Siempre presumiré de ser, o almenos querer ser diferente. En la ruptura de la relación más larga de mi vida no iba a ser menos, aunque se escape de mi control. Lo ves en tus amigos, en las pelis, en los libros, en el mundo en general: cuando dos personas que se querían rompen, hay un respeto por lo que había antes. O aunque no lo haya, ambos se encargan de desahogarse, pública o privadamente, de lo mejor y lo peor de esa persona. Yo tengo la total constancia de que yo no he sido bendecido con esa última voluntad.

Es duro que te dejen, es muy duro que te dejen por tu culpa, pero es mucho más duro ver que no mereces ni que hablen de ti, que es tan fácil dejar de quererte que todo son preparativos para recibir a nuevas personas, sean conocidas o no.

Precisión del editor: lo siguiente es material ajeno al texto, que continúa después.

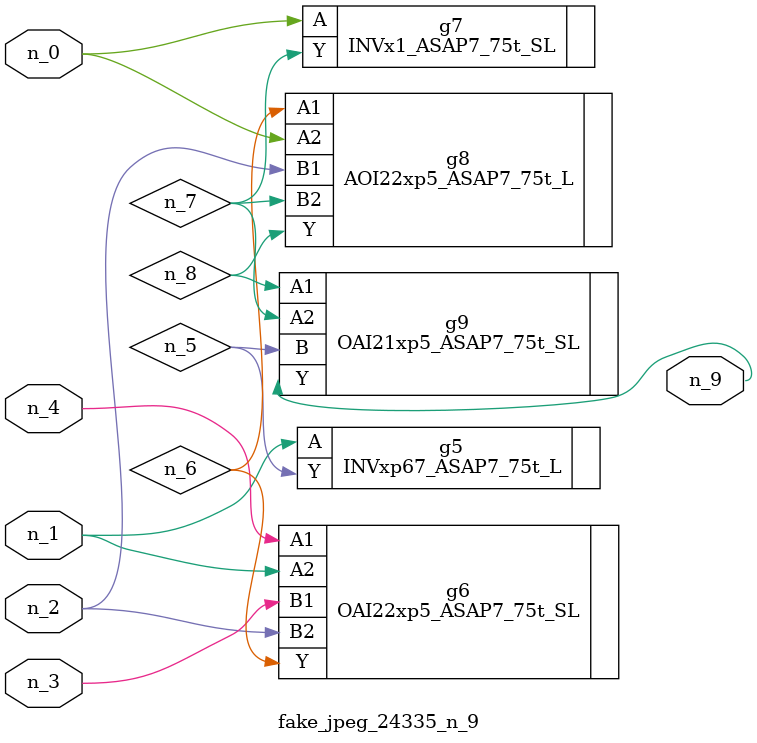
<source format=v>
module fake_jpeg_24335_n_9 (n_3, n_2, n_1, n_0, n_4, n_9);

input n_3;
input n_2;
input n_1;
input n_0;
input n_4;

output n_9;

wire n_8;
wire n_6;
wire n_5;
wire n_7;

INVxp67_ASAP7_75t_L g5 ( 
.A(n_1),
.Y(n_5)
);

OAI22xp5_ASAP7_75t_SL g6 ( 
.A1(n_4),
.A2(n_1),
.B1(n_3),
.B2(n_2),
.Y(n_6)
);

INVx1_ASAP7_75t_SL g7 ( 
.A(n_0),
.Y(n_7)
);

AOI22xp5_ASAP7_75t_L g8 ( 
.A1(n_6),
.A2(n_0),
.B1(n_2),
.B2(n_7),
.Y(n_8)
);

OAI21xp5_ASAP7_75t_SL g9 ( 
.A1(n_8),
.A2(n_7),
.B(n_5),
.Y(n_9)
);


endmodule
</source>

Es curioso como los grandes mazazos de la vida te ponen en tu sitio por dentro. Te terminas de conocer a tí mismo y sabes cómo eres en una situación límite. Quizás mantienes la serenidad, o te dejas llevar por las pasiones, y no te importa lo que los demás piensen. O quizás al revés, te importa demasiado...

Como me dijo un gran amigo, justificando todo lo que me ha hundido en estos meses "es la forma de llevarlo de cada uno". Y ahí es donde dentro de mi mierda, me siento orgulloso de la forma en que lo llevo.